I enjoy working with different sorts of clients -- co-workers, authors, media organizations (including Miramax's "Project Greenlight" featured on HBO), genealogists, students, and historians. I also enjoy creating tools that people will use to access information in my archives – especially a new archival catalog for my archives that I am developing on-line.

Stephanie: What is your least favourite part of the job?
Archives and archivists are always appreciated when their parent organizations need something at the last minute and we can provide the resources. My least favourite part of my job is having to remind my parent organization of the importance of its own history when it isn't
"crunch time."

Stephanie: What advice do you have for someone considering becoming an archivist?
Be prepared to make the most of the tools you have around you. You need to be innovative. Make partnerships inside your own organization and without. You never know when the graphic designer from another department will come in handy when you wish to produce an eye-catching, professional display, or when a professional organization can help you to raise the public profile of your archives.

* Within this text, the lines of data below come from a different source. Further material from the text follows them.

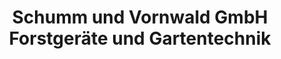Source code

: ---
title: "Schumm und Vornwald GmbH Forstgeräte und Gartentechnik"
url: /bad-brueckenau/schumm-und-vornwald-gmbh-forstgeraete-und-gartentechnik/
shop: Garten-Center
---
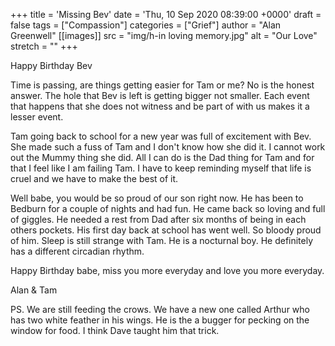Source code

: +++
title = 'Missing Bev'
date = 'Thu, 10 Sep 2020 08:39:00 +0000'
draft = false
tags = ["Compassion"]
categories = ["Grief"]
author = "Alan Greenwell"
[[images]]
  src = "img/h-in loving memory.jpg"
  alt = "Our Love"
  stretch = ""
+++

Happy Birthday Bev
<!--more-->
Time is passing, are things getting easier for Tam or me? No is the honest answer. The hole that Bev is left is getting bigger not smaller. Each event that happens that she does not witness and be part of with us makes it a lesser event.

Tam going back to school for a new year was full of excitement with Bev. She made such a fuss of Tam and I don't know how she did it. I cannot work out the Mummy thing she did. All I can do is the Dad thing for Tam and for that I feel like I am failing Tam. I have to keep reminding myself that life is cruel and we have to make the best of it. 

Well babe, you would be so proud of our son right now. He has been to Bedburn for a couple of nights and had fun. He came back so loving and full of giggles. He needed a rest from Dad after six months of being in each others pockets. His first day back at school has went well. So bloody proud of him. Sleep is still strange with Tam. He is a nocturnal boy. He definitely has a different circadian rhythm. 

Happy Birthday babe, miss you more everyday and love you more everyday.

Alan & Tam

PS. We are still feeding the crows. We have a new one called Arthur who has two white feather in his wings. He is the a bugger for pecking on the window for food. I think Dave taught him that trick.
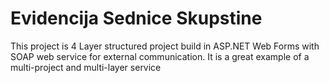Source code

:# Evidencija Sednice Skupstine

This project is 4 Layer structured project build in ASP.NET Web Forms with SOAP web service for external communication. It is a great example of a multi-project and multi-layer service
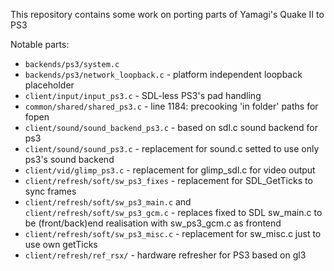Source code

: This repository contains some work on porting parts of Yamagi's Quake II to PS3

Notable parts:
 - `backends/ps3/system.c`
 - `backends/ps3/network_loopback.c` - platform independent loopback placeholder
 - `client/input/input_ps3.c` - SDL-less PS3's pad handling
 - `common/shared/shared_ps3.c` - line 1184: precooking 'in folder' paths for fopen
 - `client/sound/sound_backend_ps3.c` - based on sdl.c sound backend for ps3
 - `client/sound/sound_ps3.c` - replacement for sound.c setted to use only ps3's sound backend
 - `client/vid/glimp_ps3.c` - replacement for glimp\_sdl.c for video output
 - `client/refresh/soft/sw_ps3_fixes` - replacement for SDL\_GetTicks to sync frames
 - `client/refresh/soft/sw_ps3_main.c` and `client/refresh/soft/sw_ps3_gcm.c` - replaces fixed to SDL sw\_main.c to be (front/back)end realisation with sw\_ps3\_gcm.c as frontend
 - `client/refresh/soft/sw_ps3_misc.c` - replacement for sw\_misc.c just to use own getTicks
 - `client/refresh/ref_rsx/` - hardware refresher for PS3 based on gl3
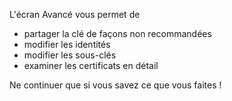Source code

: [//]: # (NOTE : veuillez mettre chaque phrase sur sa propre ligne. Transifex met chaque ligne dans son propre champ de traduction !)

L'écran Avancé vous permet de
* partager la clé de façons non recommandées
* modifier les identités
* modifier les sous-clés
* examiner les certificats en détail

Ne continuer que si vous savez ce que vous faites !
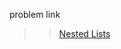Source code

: problem link
>> [Nested Lists](https://www.hackerrank.com/challenges/nested-list/problem?isFullScreen=true)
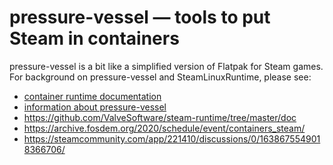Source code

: pressure-vessel — tools to put Steam in containers
==================================================

<!-- This document:
Copyright © 2018-2021 Collabora Ltd.
SPDX-License-Identifier: MIT
-->

pressure-vessel is a bit like a simplified version of Flatpak for Steam
games.
For background on pressure-vessel and SteamLinuxRuntime, please see:

* [container runtime documentation](../docs/container-runtime.md)
* [information about pressure-vessel](../docs/pressure-vessel.md)
* <https://github.com/ValveSoftware/steam-runtime/tree/master/doc>
* <https://archive.fosdem.org/2020/schedule/event/containers_steam/>
* <https://steamcommunity.com/app/221410/discussions/0/1638675549018366706/>
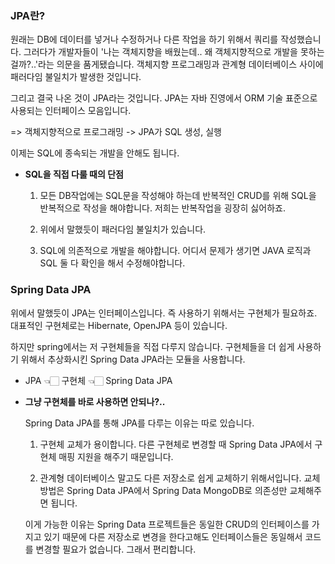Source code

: ### JPA란?

원래는 DB에 데이터를 넣거나 수정하거나 다른 작업을 하기 위해서 쿼리를 작성했습니다. 그러다가 개발자들이 '나는 객체지향을 배웠는데.. 왜 객체지향적으로 개발을 못하는걸까?..'라는 의문을 품게됐습니다. 객체지향 프로그래밍과 관계형 데이터베이스 사이에 패러다임 불일치가 발생한 것입니다.

그리고 결국 나온 것이 JPA라는 것입니다. JPA는 자바 진영에서 ORM 기술 표준으로 사용되는 인터페이스 모음입니다.

=> 객체지향적으로 프로그래밍 -> JPA가 SQL 생성, 실행

이제는 SQL에 종속되는 개발을 안해도 됩니다.

- **SQL을 직접 다룰 때의 단점**

  1. 모든 DB작업에는 SQL문을 작성해야 하는데 반복적인 CRUD를 위해 SQL을 반복적으로 작성을 해야합니다. 저희는 반복작업을 굉장히 싫어하죠.

  2. 위에서 말했듯이 패러다임 불일치가 있습니다.

  3. SQL에 의존적으로 개발을 해야합니다. 어디서 문제가 생기면 JAVA 로직과 SQL 둘 다 확인을 해서 수정해야합니다.

### Spring Data JPA

위에서 말했듯이 JPA는 인터페이스입니다. 즉 사용하기 위해서는 구현체가 필요하죠. 대표적인 구현체로는 Hibernate, OpenJPA 등이 있습니다.

하지만 spring에서는 저 구현체들을 직접 다루지 않습니다. 구현체들을 더 쉽게 사용하기 위해서 추상화시킨 Spring Data JPA라는 모듈을 사용합니다.

- JPA 👈🏻 구현체 👈🏻 Spring Data JPA

- **그냥 구현체를 바로 사용하면 안되나?..**

  Spring Data JPA를 통해 JPA를 다루는 이유는 따로 있습니다.

  1. 구현체 교체가 용이합니다. 다른 구현체로 변경할 때 Spring Data JPA에서 구현체 매핑 지원을 해주기 때문입니다.

  2. 관계형 데이터베이스 말고도 다른 저장소로 쉽게 교체하기 위해서입니다. 교체 방법은 Spring Data JPA에서 Spring Data MongoDB로 의존성만 교체해주면 됩니다.

  이게 가능한 이유는 Spring Data 프로젝트들은 동일한 CRUD의 인터페이스를 가지고 있기 때문에 다른 저장소로 변경을 한다고해도 인터페이스들은 동일해서 코드를 변경할 필요가 없습니다. 그래서 편리합니다.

Stephanie: What kind of an education do you need to be an archivist?
Typically, there are three routes to becoming an archivist. The first is to have a background in history (usually an MA) with practical training or course work offered by a professional archival association. The second is to have a Masters in Library and Information Science, with an archives specialization. The third is to have a Masters in Archival Science/Studies (MAS).

The first two routes have predominated, but there are more MAS programs now, usually being offered by a Library and Information Science program that also offers the more traditional MLIS

Stephanie: What kind of education did you get?
I have an honours BA in history. I did one year of a Masters in Public History degree, and I have a Masters in Library and Information Science. I tailored my courses to ensure that I would have some knowledge of many aspects of managing and working in archives. I studied personnel management, financial management, database development, cataloging, web site design, reference services, marketing, as well as archival theory and practice.

Stephanie: What is your favourite book?
Fiction? 'The Lord of the Rings' by J.R.R. Tolkien. Non-Fiction? 'The Soul of Battle' by Victor Davis Hanson.